The WorkingAge of Wellbeing (WAOW) tool will combine Human-Computer-Interaction (HCI) methods supported by different measures reflecting the user’s cognitive and emotional states for giving recommendations to workers interacting in their usual working environment.

These measures are based on the physiological user’s data such as gesture, voice recognition, eye tracking, electroencephalographic data, heart rate and skin conductance. The human-computer interaction data will be supported by different everyday-wearable devices and could include also augmented reality and virtual reality. The use of Internet of Things (IoT) will enable the WAOW Tool’s sensors to also detect the external environmental conditions.

The general purpose of the WAOW tool consists in promoting healthy habits of users in their working environment and daily living activities in order to improve their working and living conditions. The tool will be an integrated solution that will learn the user’s behaviour, health data and preferences and through continue data collection and analysis will interact naturally with the user. The system will be based on decision-making algorithms: such algorithms will make use of hybrid models mixing a-priori knowledge with machine-learning methodologies.

This innovative system will provide workers assistance in their everyday routine in the form of reminders, risks avoidance and recommendations.

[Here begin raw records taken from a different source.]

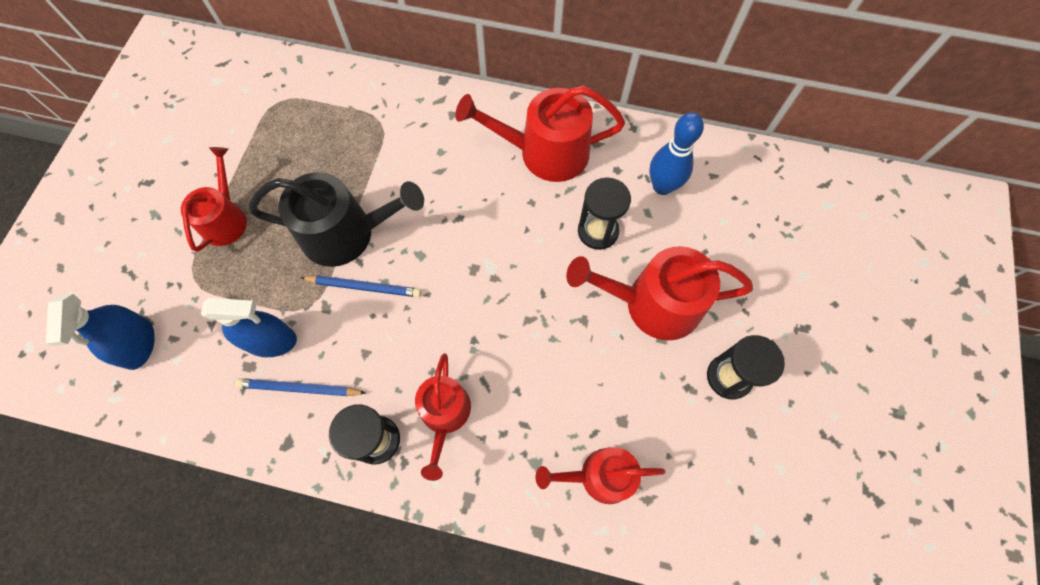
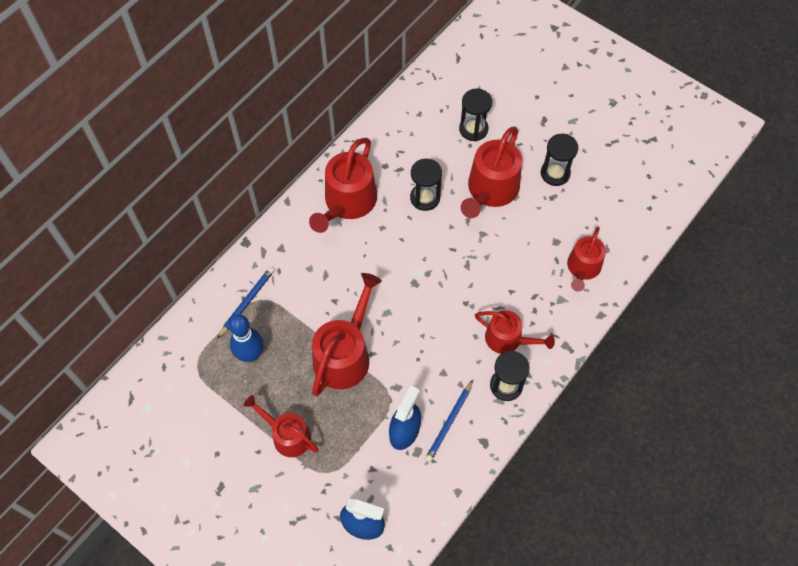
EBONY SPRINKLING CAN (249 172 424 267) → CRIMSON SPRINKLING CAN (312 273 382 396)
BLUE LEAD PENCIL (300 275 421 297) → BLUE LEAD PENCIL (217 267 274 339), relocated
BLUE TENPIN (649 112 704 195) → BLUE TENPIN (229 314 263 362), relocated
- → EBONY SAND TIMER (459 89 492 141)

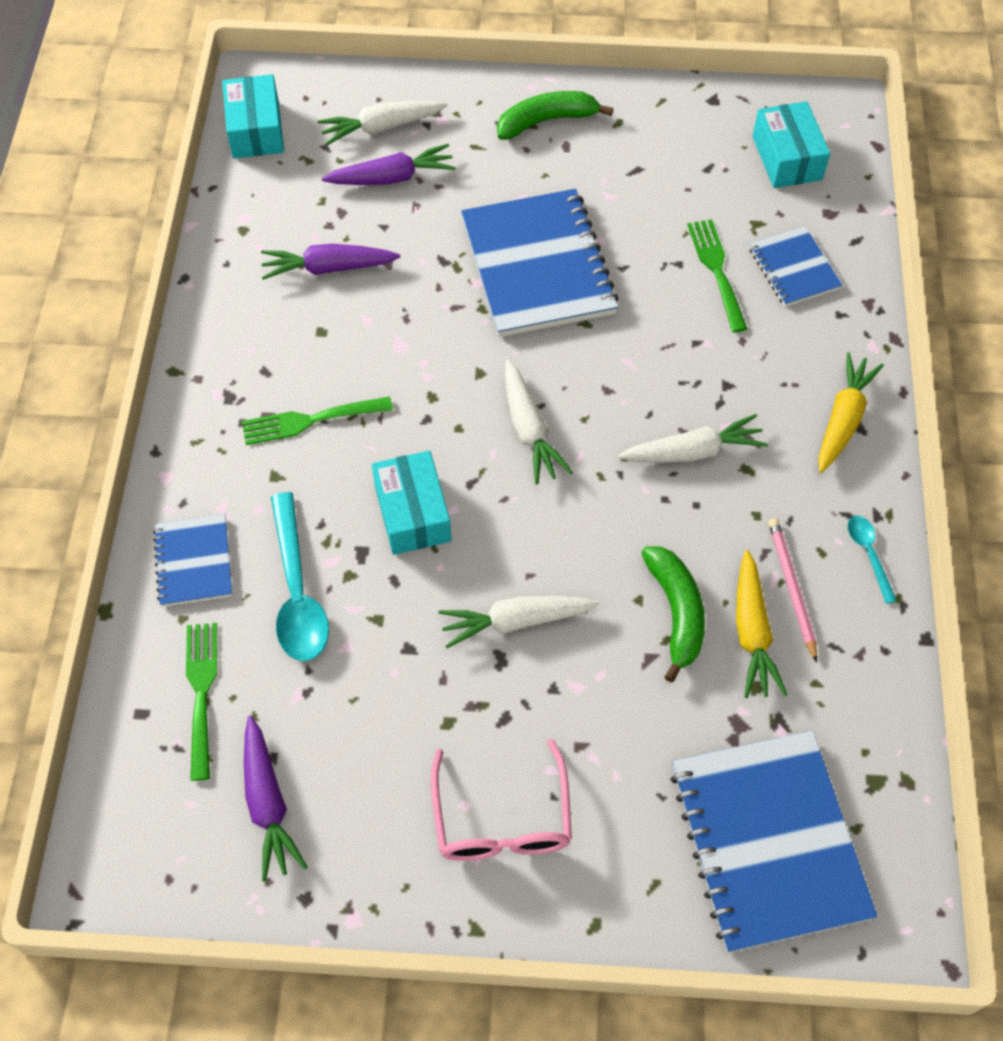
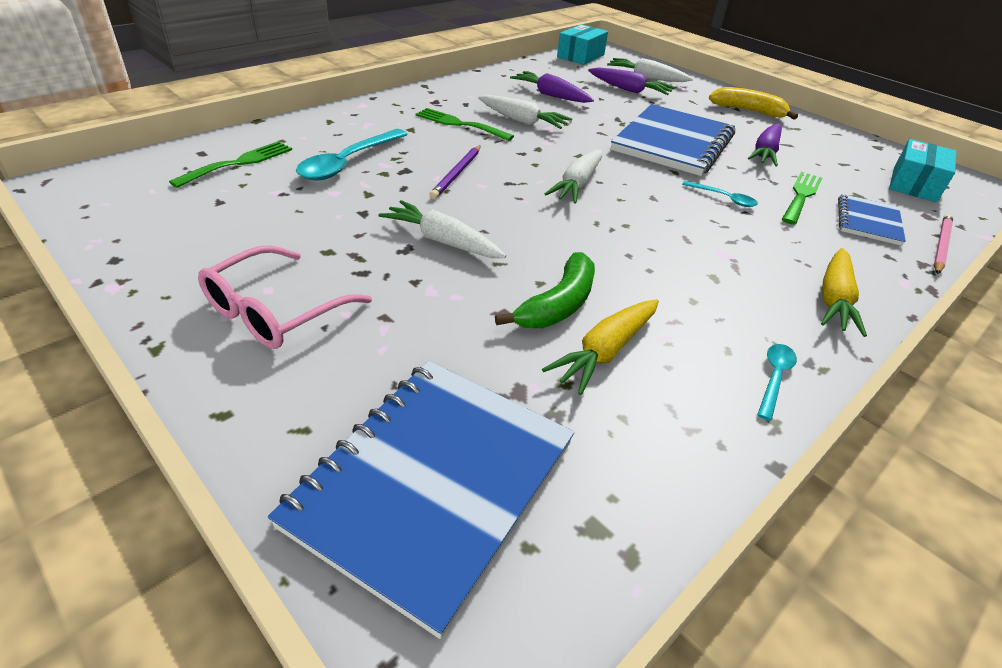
BLUE NOTEBOOK (153 514 232 607) → -
VIOLET CARROT (244 716 307 882) → VIOLET CARROT (748 123 782 166), relocated
TEAL PARCEL (372 451 451 555) → VIOLET LEAD PENCIL (429 145 481 199)
EMERALD BANANA FRUIT (497 91 613 140) → GOLDEN BANANA FRUIT (709 87 798 120)
WHITE CARROT (618 414 768 463) → WHITE CARROT (478 95 572 129), relocated
PINK LEAD PENCIL (768 518 817 663) → PINK LEAD PENCIL (934 214 953 274), relocated
GOLDEN CARROT (819 352 884 473) → GOLDEN CARROT (821 248 867 337), 135 degrees clockwise
- → TEAL TEASPOON (682 181 758 207)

Depending on the user’s activity and cognitive state, the WAOW tool will provide in real-time hints or solutions to the user related to the working context: this reasoning engine will offer a set of operations on the defined Ontology’s axioms and rules, providing recommendations on working habits, physical activities and social relations.

Demos

Pilot’s test results (open data)

WA will perform two types of tests in three different time-scales:

1. In-Lab testing

a. Single Tests: experiments are performed with one individual in a single occasion. Single tests will run in two sessions and two series and will be performed with up to 90 individuals. They will involve the analysis of in depth aspects and validity of the intervention focusing on user expectation, usability and validity.

2. In-Company testing:

a. Single Tests: experiments are performed with one individual in a single occasion. These tests will be used to fine-tune the subsystems for the users that will perform the week and long-term tests.
b. Week Tests: These experiments assess unmonitored interaction, track Occupational-related parameters for analysis, and test if the system detects a health risk and delivers an intervention. Objective (Are they still using it after three weeks?) and subjective reactions (what did they like best? what didn’t they like?) will also be tracked. The scenarios considered in the tests, called evaluation scenarios, will be defined for the three use cases.
c. Long-Term Tests: to assess the ultimate goal of prevention and monitoring on a long-range time scale, 90 individuals will be monitored for a year towards the end of the project.

There will also be a follow up after 6 months to see whether the technology is still used (reflecting sustainability).